On the question of whether JB should change it's model to ULCC, the airline would be negligent to not evaluate the marketplace and it's business model, especially when they are acquiring an airline that has a different model.
The ULCC market is really only substantial to MCO, LAS and cheap Florida. Yes, there are dozens or more point to point flights around the country that support ULCC service, but many of those don't have enough demand to operate daily, much less multiple times daily. The service to MCO, LAS and cheap Florida is at least close to being saturated, which is one of the reasons F9 and NK wanted to merge, as they are already cannibalizing each other's demand on those routes. One of your guys said it recently, there's only so many trailer parks to empty out. But the whole business model is predicated on having the lowest costs. SWA used to have the lowest costs, not anymore. Today it's F9 and NK, but after so many years the growth opportunities run drier, and the average longevity of the staff goes up, and your costs aren't the lowest anymore. Then ULCC 2.0, 3.0 and 4.0 come along with start-up costs, everyone on year 1-2-3 pay, new gen aircraft and you have a hard time competing. When your only competitive advantage is cheap, it's not sustainable over long periods of time. You guys rightly want full legacy level pay rates. All 4 of the Big 4 just reported substantial profits. F9 squeaked out a tiny profit and NK will be in the hole. That isn't a ringing endorsement of the ULCC model. And consider the big 4 reported large profits with full legacy pay rates, while the ULCCs were barely profitable or lost money with pilot pay way behind. Again, doesn't really look like the winning business model. Of course JB was also in the red, but as we talked about, they were harmed the most by COVID due to the northeast, and will right the ship.

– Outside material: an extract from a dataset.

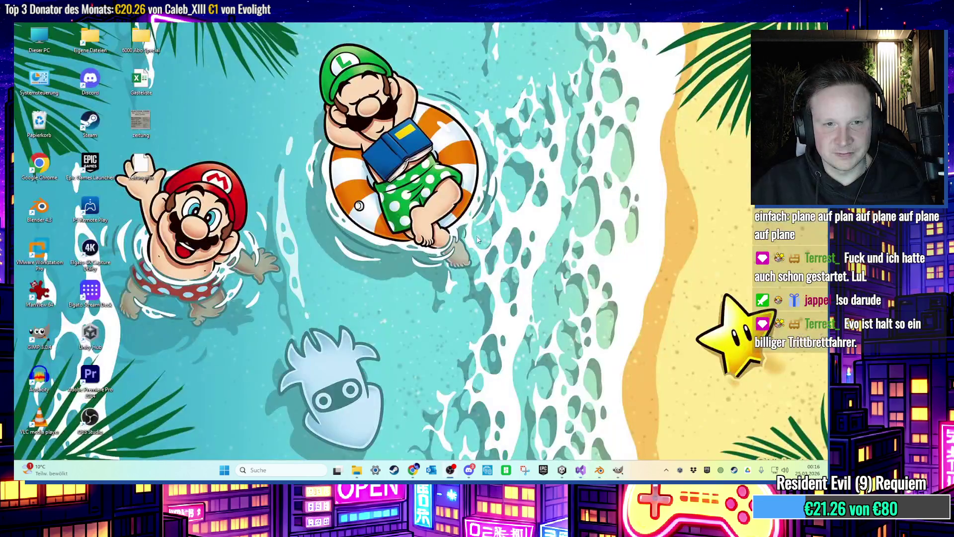
click(562, 470)
click(172, 360)
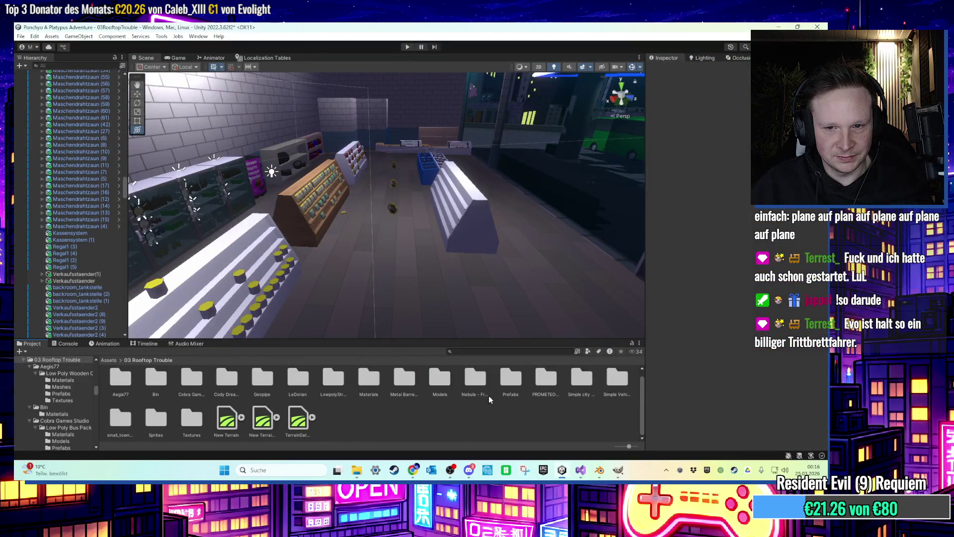
double_click(151, 424)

JB operates nearly 300 flights a day in NYC. Will be building back to 200+ flights a day in BOS and has the gate commitments to do it. They've built a loyal customer base in those large metros and have historically been profitable there, outside of COVID. What do you think will happen to that customer base if JB were to go ULCC? Can you point me to a large metro other than MCO/LAS that has shown any kind of chance of supporting 200-300 ULCC flights per day? The closest I can think of is DEN for F9, which is a small fraction of that 200-300 flights per day, is shrinking (F9 is shrinking DEN pilot base, again) and they are having to move to a new parking location without jetways (will be all air-stair parking) because they can't take market share from high-fare United and Southwest, can't make margins while still paying for jetways. There literally is no example of a ULCC having very high levels of flying in any large metro outside of MCO/LAS. It's just my opinion, but I think JB would lose much of it's customer base in BOS/NYC and have to shrink dramatically in those metros, if they changed models. Look at some of Spirit's long standing bases, like DTW. 30 flights per day? After all these years? Most other non-Florida, non-LAS bases are the same. It doesn't scale up to large operations nearly anywhere.

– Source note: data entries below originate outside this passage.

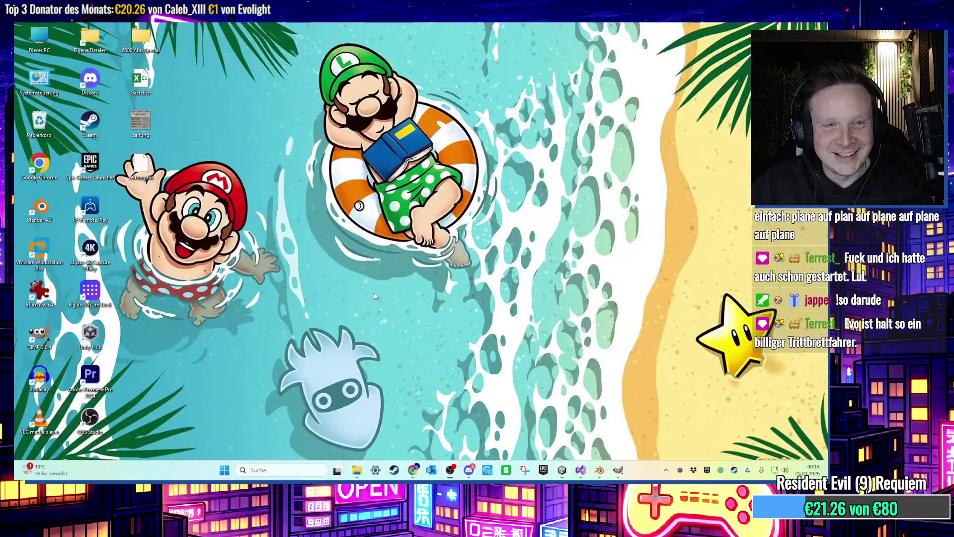
Import zeitung.fbx from the desktop into the project's Models folder.
click(779, 27)
mouse_move(154, 133)
mouse_down()
mouse_move(559, 464)
mouse_move(549, 451)
mouse_up()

JB can't be an everywhere to everywhere legacy with only 450 combined airplanes. It can't really be a 450 plane ULCC without abandoning the large markets it's built, and even then I think it wouldn't be successful, even if it tried. It's best course in my opinion is to do what it's trying to do, which is to nationalize it's brand with it's core product, continue to focus on premium transcontinental flying which every conference call they say it's exceeding expectations, and continue to build out a European network. There is NO perfect model, but from where we are, the current JB plan looks best to me.